Pull out every line below containing the word "alpha".

═══ Data section ═══

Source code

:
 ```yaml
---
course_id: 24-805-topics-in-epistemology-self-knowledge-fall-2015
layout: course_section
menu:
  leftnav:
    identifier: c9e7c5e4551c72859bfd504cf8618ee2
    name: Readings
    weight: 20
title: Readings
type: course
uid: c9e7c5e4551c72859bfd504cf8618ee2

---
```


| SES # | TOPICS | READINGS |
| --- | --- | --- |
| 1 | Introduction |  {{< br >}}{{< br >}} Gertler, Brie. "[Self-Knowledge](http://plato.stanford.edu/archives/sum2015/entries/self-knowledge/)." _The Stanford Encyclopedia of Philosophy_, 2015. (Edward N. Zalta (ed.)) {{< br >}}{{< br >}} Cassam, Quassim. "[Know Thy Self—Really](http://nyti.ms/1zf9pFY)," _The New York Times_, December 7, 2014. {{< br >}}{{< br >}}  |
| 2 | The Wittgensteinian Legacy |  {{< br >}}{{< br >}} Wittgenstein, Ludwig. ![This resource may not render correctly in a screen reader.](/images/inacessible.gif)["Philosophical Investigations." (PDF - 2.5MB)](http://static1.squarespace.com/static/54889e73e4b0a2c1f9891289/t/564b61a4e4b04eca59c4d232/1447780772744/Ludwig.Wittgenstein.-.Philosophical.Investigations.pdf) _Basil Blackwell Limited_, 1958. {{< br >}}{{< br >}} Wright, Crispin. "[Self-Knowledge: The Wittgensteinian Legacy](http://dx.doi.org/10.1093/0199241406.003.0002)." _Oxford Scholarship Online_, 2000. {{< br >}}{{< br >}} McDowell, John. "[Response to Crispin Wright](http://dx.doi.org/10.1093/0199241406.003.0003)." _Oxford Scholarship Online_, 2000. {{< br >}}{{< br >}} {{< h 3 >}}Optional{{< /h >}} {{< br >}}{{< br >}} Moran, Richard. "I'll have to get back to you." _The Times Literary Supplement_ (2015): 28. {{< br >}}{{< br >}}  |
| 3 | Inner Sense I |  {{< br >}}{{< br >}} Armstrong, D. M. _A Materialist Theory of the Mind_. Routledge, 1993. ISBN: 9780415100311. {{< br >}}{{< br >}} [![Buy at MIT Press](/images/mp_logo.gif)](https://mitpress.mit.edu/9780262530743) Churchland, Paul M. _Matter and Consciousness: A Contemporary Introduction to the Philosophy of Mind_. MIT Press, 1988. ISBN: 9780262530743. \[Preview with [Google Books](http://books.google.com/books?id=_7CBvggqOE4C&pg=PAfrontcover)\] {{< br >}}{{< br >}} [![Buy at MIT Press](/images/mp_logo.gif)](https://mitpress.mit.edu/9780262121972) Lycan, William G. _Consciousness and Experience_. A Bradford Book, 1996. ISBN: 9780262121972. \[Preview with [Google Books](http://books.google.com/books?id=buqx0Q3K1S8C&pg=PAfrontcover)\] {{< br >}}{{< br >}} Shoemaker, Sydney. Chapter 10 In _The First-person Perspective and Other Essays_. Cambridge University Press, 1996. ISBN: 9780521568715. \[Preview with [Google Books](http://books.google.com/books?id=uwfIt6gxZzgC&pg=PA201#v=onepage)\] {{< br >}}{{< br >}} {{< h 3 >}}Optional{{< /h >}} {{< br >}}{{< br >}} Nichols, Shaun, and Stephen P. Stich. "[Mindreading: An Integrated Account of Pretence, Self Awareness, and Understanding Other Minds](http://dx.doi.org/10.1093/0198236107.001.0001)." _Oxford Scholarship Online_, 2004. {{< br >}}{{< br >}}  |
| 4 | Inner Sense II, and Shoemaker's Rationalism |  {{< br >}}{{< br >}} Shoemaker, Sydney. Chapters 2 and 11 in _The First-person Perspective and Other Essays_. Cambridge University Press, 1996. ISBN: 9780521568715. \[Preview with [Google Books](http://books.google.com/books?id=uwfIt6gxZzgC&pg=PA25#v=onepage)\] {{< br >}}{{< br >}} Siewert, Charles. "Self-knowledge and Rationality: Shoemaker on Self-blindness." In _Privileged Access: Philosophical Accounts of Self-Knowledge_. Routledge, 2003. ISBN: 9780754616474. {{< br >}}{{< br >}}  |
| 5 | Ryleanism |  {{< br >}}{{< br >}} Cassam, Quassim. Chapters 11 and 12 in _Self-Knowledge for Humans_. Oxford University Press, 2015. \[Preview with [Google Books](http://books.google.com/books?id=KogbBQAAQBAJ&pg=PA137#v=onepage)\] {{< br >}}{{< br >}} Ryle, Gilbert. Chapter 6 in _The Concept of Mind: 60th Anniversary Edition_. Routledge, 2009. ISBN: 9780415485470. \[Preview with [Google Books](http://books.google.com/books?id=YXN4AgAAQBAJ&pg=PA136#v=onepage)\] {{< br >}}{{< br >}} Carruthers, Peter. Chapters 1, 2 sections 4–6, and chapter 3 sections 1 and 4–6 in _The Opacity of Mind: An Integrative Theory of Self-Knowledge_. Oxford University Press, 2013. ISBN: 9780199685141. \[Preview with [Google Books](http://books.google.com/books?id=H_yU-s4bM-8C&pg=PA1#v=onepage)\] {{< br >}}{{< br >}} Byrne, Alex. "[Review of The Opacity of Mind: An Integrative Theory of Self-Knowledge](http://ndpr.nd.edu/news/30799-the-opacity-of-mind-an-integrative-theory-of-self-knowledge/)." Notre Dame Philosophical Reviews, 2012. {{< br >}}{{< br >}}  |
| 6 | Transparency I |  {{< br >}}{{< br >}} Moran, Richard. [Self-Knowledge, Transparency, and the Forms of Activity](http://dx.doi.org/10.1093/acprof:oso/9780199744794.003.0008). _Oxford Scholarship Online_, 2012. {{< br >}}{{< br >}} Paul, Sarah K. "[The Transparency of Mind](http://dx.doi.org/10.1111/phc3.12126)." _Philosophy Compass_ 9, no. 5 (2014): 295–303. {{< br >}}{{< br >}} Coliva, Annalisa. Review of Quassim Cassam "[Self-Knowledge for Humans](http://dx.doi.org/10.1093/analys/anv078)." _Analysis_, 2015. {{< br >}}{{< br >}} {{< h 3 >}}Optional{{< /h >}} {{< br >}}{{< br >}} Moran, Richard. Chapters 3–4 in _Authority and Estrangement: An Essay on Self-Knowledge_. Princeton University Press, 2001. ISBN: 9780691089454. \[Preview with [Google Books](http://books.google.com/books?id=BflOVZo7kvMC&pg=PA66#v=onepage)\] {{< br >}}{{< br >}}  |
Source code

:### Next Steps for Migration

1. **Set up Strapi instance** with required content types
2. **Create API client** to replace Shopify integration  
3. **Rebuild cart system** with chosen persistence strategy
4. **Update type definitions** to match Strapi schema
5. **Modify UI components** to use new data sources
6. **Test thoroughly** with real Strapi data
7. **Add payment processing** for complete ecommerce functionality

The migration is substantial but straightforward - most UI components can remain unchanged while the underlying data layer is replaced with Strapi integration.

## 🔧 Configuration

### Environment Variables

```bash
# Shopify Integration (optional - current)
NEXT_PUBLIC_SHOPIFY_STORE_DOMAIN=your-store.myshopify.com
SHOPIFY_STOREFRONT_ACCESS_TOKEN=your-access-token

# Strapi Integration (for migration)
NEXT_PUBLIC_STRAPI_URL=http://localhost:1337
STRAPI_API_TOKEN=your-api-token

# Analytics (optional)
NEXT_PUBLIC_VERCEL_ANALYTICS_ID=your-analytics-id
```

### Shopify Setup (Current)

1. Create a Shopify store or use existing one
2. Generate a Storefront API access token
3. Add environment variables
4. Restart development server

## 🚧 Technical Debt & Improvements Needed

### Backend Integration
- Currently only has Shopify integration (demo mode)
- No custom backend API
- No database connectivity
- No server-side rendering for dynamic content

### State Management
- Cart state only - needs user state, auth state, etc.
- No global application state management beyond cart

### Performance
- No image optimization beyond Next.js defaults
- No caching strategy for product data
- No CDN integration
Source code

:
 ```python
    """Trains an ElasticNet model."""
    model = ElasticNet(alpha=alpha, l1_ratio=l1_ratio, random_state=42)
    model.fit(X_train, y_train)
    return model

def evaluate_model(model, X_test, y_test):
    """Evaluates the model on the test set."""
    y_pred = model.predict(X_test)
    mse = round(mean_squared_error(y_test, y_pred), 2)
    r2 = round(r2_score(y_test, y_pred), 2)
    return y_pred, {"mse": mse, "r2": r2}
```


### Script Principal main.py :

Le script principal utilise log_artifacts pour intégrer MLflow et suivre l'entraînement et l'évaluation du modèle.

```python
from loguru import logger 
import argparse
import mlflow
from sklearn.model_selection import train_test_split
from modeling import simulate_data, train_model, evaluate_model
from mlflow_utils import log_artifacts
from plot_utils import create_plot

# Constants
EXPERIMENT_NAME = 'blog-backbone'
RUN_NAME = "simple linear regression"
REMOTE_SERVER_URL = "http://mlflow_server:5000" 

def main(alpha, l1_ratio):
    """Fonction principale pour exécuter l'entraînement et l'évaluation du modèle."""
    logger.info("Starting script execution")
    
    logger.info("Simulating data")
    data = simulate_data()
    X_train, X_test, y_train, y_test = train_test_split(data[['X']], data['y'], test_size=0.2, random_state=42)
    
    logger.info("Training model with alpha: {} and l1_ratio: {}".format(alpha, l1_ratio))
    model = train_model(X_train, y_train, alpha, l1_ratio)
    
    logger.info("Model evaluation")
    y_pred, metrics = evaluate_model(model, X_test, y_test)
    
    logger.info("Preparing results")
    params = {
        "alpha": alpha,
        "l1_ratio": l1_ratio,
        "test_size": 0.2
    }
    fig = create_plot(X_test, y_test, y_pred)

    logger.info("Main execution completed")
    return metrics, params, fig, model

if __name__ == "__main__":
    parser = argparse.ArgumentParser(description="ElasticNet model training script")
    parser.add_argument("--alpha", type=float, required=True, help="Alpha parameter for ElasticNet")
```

═══

§ **Task output**
    model = ElasticNet(alpha=alpha, l1_ratio=l1_ratio, random_state=42)
def main(alpha, l1_ratio):
    logger.info("Training model with alpha: {} and l1_ratio: {}".format(alpha, l1_ratio))
    model = train_model(X_train, y_train, alpha, l1_ratio)
        "alpha": alpha,
    parser.add_argument("--alpha", type=float, required=True, help="Alpha parameter for ElasticNet")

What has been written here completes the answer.